***** Texto de partida
El Gobierno puso en marcha una licitación clave para el proyecto de transporte eléctrico AMBA I. La secretaría de Energía, que comanda María Tettamanti, instruyó a la Compañía Administradora del Mercado Mayorista Eléctrico S.A. (CAMMESA) para que abra una contratación para adquirir de forma anticipada siete transformadores, que serán financiados con los recursos de una cuenta especial de la empresa mixta, donde se acumularon recursos por exportaciones de energía.
La Resolución 218/2026, publicada hoy en el boletín oficial, detalla que los siete equipos deben ser monofásicos (especificados técnicamente como 500/√3/ 231/√3/ 34,5 kV – 285/285/16,67 MVA) y aptos para conformar dos bancos trifásicos con fase de reserva compartida de 855 MVA cada uno, destinados a la futura Estación Transformadora (ET) Plomer, además de sus respectivos repuestos y la contratación de la supervisión del montaje y puesta en marcha . CAMMESA contará con un plazo de 30 días corridos a partir de la publicación de la medida para iniciar el proceso licitatorio.
El aspecto más paradójico de la medida reside en el origen de los recursos para costear esta compra. La resolución dispone que el pago del equipamiento, así como de las asistencias técnicas asociadas, se realice con los fondos de la Cuenta de Exportaciones del Fondo de Estabilización del Mercado Eléctrico Mayorista (MEM), donde hay unos USD 110 millones, de los cuales la mitad se usará para los transformadores y el resto como anticipo financiero de la obra.
**********
***** Material proporcionado
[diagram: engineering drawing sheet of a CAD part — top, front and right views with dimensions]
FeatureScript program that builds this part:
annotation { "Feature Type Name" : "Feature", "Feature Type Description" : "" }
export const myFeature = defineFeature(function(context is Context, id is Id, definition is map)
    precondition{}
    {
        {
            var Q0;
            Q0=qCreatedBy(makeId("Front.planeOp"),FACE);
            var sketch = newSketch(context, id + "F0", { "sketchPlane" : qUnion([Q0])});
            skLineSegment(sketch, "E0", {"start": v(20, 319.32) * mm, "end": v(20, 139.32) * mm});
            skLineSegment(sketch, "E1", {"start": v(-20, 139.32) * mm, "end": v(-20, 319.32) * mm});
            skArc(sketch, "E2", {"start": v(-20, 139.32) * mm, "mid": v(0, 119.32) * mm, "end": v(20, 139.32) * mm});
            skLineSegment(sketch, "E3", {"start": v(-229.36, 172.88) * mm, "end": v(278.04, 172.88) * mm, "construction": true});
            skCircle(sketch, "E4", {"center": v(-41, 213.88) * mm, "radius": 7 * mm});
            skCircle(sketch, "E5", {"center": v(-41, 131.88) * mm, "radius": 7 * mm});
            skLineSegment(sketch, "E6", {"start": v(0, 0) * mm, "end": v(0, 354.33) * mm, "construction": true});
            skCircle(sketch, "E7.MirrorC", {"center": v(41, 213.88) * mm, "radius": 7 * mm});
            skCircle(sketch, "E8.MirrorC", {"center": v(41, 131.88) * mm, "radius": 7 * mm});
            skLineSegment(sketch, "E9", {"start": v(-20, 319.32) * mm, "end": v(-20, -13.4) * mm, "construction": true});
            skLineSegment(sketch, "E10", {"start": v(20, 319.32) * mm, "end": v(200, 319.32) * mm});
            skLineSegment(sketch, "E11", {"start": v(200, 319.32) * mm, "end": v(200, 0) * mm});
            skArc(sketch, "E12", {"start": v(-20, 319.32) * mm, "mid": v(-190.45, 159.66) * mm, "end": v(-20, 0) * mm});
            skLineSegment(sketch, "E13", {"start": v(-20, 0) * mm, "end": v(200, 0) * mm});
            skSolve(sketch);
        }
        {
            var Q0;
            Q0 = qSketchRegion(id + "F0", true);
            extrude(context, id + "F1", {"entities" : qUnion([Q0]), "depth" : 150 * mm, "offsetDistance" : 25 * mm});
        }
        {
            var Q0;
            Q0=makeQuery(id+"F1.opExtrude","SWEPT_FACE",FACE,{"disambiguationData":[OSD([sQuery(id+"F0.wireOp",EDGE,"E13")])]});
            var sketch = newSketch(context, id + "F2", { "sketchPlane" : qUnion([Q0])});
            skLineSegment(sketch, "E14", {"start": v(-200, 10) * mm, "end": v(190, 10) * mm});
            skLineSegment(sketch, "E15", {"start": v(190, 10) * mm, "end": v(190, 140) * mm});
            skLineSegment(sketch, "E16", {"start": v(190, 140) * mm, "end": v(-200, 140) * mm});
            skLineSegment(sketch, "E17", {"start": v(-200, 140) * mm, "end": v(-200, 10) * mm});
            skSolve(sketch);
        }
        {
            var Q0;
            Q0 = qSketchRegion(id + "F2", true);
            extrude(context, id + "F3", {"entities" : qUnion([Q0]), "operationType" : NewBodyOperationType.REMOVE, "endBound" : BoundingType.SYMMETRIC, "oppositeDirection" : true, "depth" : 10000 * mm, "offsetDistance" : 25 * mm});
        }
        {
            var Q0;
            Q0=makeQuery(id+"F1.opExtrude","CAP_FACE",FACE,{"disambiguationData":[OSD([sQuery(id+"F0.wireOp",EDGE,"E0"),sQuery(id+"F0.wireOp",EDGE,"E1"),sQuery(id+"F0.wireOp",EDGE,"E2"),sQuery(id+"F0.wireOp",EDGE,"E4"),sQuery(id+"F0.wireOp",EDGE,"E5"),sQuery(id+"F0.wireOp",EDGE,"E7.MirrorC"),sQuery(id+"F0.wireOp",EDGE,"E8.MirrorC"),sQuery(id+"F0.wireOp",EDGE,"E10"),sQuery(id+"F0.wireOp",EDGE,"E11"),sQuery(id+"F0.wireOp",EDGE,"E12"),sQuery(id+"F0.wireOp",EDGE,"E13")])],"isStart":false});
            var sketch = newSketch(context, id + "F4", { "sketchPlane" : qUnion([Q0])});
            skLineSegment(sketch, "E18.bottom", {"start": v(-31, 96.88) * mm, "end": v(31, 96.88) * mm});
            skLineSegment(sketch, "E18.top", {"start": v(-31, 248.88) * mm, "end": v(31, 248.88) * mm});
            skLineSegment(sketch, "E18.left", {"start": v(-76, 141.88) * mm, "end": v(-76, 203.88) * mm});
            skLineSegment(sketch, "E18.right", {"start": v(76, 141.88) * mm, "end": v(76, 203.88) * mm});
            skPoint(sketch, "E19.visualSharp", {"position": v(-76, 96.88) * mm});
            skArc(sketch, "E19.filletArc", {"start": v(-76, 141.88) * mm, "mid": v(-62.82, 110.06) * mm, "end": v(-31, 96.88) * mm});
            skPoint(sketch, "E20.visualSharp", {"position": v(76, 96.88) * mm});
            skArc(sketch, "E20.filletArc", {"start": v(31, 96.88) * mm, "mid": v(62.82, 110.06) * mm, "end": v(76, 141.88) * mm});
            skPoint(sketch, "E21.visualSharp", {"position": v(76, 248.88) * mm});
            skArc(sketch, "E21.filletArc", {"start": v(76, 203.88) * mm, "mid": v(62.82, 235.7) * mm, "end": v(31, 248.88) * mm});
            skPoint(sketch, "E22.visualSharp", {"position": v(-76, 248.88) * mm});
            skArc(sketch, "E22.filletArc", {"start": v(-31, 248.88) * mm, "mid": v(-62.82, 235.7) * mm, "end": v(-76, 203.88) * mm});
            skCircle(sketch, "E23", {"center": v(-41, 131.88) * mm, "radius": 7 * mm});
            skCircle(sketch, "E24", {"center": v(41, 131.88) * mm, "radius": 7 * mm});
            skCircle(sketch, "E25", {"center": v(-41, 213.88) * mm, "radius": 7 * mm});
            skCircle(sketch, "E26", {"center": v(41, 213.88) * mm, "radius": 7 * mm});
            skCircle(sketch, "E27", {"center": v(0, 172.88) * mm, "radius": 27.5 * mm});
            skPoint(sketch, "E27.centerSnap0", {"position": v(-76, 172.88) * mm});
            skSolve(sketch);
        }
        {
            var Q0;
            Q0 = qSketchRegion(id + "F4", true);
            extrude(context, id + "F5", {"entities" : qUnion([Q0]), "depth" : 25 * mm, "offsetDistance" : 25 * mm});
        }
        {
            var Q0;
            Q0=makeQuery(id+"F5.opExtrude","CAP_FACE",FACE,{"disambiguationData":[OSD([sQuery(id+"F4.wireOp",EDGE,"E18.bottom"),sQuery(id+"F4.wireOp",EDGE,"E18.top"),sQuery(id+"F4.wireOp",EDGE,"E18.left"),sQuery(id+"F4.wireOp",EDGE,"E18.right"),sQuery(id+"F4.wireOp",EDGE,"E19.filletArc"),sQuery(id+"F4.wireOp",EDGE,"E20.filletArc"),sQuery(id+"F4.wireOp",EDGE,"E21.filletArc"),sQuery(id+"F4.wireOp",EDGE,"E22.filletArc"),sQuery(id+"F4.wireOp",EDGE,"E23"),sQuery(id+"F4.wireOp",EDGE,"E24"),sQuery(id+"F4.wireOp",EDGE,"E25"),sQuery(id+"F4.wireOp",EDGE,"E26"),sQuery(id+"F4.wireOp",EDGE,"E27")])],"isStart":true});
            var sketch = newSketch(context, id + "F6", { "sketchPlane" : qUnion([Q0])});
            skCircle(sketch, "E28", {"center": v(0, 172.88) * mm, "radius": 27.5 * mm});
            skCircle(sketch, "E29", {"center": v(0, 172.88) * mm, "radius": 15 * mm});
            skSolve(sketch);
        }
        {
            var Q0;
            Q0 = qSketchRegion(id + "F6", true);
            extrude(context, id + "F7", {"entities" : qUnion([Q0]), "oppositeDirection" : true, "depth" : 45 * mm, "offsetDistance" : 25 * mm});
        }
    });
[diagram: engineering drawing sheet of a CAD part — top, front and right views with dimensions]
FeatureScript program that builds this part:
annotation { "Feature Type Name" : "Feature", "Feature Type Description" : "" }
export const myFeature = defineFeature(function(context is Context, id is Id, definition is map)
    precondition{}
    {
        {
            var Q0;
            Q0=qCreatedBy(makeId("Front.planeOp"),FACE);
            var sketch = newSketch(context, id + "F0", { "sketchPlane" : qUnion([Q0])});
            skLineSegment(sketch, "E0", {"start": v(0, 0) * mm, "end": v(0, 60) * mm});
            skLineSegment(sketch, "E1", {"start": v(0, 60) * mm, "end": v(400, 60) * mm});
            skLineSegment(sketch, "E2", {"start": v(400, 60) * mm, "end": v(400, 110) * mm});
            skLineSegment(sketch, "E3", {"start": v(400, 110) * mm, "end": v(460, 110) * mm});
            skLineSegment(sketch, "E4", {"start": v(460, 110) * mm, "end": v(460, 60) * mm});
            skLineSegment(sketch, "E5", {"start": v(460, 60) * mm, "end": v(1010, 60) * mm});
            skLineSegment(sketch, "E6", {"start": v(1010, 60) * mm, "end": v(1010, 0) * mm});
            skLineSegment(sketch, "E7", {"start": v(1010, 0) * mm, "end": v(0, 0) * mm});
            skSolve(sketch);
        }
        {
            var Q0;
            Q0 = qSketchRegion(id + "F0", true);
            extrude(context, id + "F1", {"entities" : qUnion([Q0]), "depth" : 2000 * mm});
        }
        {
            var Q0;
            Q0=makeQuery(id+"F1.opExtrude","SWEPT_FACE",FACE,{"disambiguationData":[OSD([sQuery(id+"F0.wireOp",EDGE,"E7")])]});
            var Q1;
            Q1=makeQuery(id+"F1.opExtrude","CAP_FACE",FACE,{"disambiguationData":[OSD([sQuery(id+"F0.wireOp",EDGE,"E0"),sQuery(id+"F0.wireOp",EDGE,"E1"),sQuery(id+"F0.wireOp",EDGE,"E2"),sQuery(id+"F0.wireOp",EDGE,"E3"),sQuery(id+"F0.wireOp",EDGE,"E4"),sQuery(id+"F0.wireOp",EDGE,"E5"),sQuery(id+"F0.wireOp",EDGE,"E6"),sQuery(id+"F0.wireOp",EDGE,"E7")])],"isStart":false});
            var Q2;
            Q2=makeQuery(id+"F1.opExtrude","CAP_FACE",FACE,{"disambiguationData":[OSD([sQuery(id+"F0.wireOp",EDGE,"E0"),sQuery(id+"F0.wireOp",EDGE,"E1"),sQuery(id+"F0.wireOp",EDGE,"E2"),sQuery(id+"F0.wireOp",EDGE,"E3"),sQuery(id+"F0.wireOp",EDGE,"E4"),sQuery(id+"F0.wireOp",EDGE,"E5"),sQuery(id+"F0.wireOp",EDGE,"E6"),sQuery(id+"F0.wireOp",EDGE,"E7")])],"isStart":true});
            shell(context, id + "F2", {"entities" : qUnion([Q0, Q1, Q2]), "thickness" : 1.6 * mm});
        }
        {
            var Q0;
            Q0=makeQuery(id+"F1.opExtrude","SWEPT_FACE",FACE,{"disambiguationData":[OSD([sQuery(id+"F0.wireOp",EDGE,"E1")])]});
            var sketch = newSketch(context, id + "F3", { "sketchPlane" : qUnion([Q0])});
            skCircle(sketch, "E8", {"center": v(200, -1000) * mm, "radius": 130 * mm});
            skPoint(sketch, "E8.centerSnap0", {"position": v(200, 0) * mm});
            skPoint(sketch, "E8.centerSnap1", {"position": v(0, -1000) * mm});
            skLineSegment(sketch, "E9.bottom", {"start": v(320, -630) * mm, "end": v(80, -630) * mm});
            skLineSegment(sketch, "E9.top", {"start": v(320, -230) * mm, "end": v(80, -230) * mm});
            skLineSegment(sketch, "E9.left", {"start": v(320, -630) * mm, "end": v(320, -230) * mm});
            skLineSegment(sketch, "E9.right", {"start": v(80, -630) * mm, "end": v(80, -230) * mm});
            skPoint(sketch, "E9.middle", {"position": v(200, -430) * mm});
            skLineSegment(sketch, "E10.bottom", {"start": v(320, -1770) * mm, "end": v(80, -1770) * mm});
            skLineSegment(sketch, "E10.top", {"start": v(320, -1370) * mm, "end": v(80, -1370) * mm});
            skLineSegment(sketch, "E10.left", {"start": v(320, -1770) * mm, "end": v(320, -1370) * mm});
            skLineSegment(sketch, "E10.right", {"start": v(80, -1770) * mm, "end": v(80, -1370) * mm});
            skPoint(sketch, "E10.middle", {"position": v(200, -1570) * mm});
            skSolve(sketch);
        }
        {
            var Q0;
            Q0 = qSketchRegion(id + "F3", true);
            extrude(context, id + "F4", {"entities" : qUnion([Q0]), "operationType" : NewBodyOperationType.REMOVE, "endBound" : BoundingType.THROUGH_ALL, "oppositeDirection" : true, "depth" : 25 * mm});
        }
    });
**********
Continúa la noticia sobre la licitación de transformadores para el proyecto AMBA I desde el punto en que termina. El material procede de otra fuente.

Este mecanismo contradice de forma directa las afirmaciones previas del Gobierno. En agosto de 2026, al convocarse la Licitación Pública Nacional e Internacional para la concesión del proyecto AMBA I, el vocero Adrián Ravier había asegurado en conferencia de prensa que, “por primera vez en 20 años”, una obra de esta envergadura se realizaría “por completo” con capital privado y sin aportes del Estado.

La reciente resolución pone en marcha formalmente la compra de la porción “en especie”, que consiste justamente en estos equipos críticos de transformación. La Cuenta de Exportaciones de CAMMESA se nutre de los excedentes por la venta de energía a países vecinos (principalmente Brasil) comercializada a valores superiores a los del mercado local. Se trata, por lo tanto, de recursos del propio sistema eléctrico nacional que, paradójicamente, requiere de constantes subsidios del Tesoro para seguir funcionando en el plano interno.
La Secretaría de Energía justificó el adelantamiento de la licitación en la necesidad de “optimizar los tiempos” y evitar demoras críticas en la habilitación del proyecto AMBA I, minimizando el riesgo de energía no suministrada en el Área Metropolitana de Buenos Aires. La resolución señala que los prolongados plazos de entrega que rigen en el mercado internacional para estos equipos obligan a realizar una compra anticipada para evitar que actúen como el “camino crítico” que demore toda la obra.
Según el esquema trazado por el Gobierno, una vez que se adjudique y firme el contrato de concesión para la construcción, operación y mantenimiento de AMBA I, CAMMESA instrumentará una cesión contractual gratuita de este contrato de provisión y de los transformadores al concesionario privado que resulte ganador de la obra principal. A partir de ese momento, el operador privado se hará cargo de los trámites de importación, de la totalidad de los costos asociados, de la guarda de los equipos una vez nacionalizados y de su transporte hasta el emplazamiento final en Plomer.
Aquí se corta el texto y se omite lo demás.